>> start TEXT
Blue Bus lines
- Defunct: 1970
- Locale: Portland, Oregon, U.S.
- Service area: Suburbs of Portland
- Service type: bus transit

= Blue Bus lines =

The Blue Bus lines were a group of four affiliated privately owned companies that provided bus transit service in the Portland, Oregon metropolitan area in the 1950s and 1960s. The name was unofficial – no company using this or similar name existed in the Portland area – but was in common use in the 1960s, and variations included "Blue Bus lines", "Blue Lines", "blue bus" lines (or companies) and "blue buses". The Blue Bus companies provided service only between Portland and suburbs outside the city, or within such suburbs, as transit service within the city of Portland was the exclusive franchise of the Portland Traction Company or, after 1956, the Rose City Transit Company (RCT). The "blue buses" were prohibited from making stops inside the city except to pick up passengers destined for points outside RCT's service area (or to drop off such passengers when inbound to Portland). The "blue" name was a reference to the paint scheme worn by most buses of the consortium. By contrast, city transit operator Rose City's buses wore a primarily red paint scheme.

All public transit operations of the Blue Bus lines were taken over by Tri-Met, a new regional public transit authority, in 1970, nine months after Tri-Met took over the Rose City Transit Company's service.
>> end TEXT
>> start AVAILABLE DATA
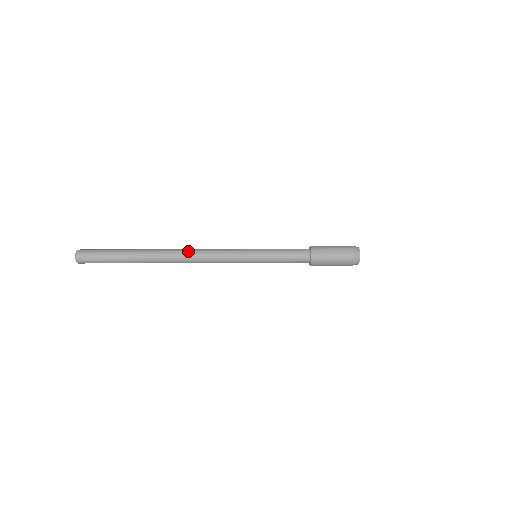
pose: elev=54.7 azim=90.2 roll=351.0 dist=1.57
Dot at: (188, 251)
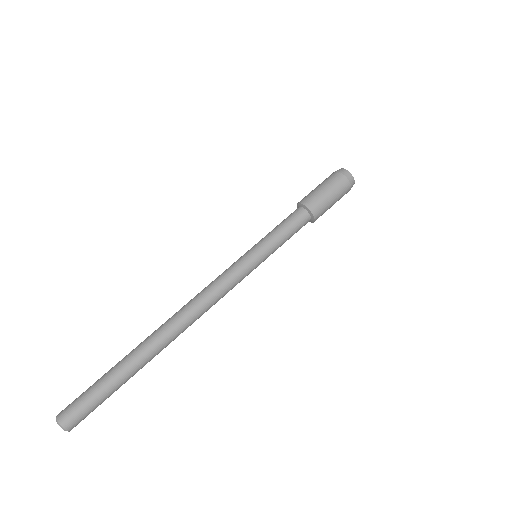
Dot at: occluded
>> end AVAILABLE DATA
## TASKS TO COMPLETE
A - Print the part of the Blue Bus text between "All public transit" and "Transit Company's service.", inclusive.
B - Answer these from the Blue Bus text:
(i) How many affiliated companies made up the Blue Bus lines?
(ii) What color was the main paint scheme of Rose City's buses?
(iii) In what year did Tri-Met take over the Blue Bus lines' transit operations?
The listing has no connection to the Blue Bus text.

## ANSWERS BY TASK
A -
All public transit operations of the Blue Bus lines were taken over by Tri-Met, a new regional public transit authority, in 1970, nine months after Tri-Met took over the Rose City Transit Company's service.

B -
(i) Four
(ii) Red
(iii) 1970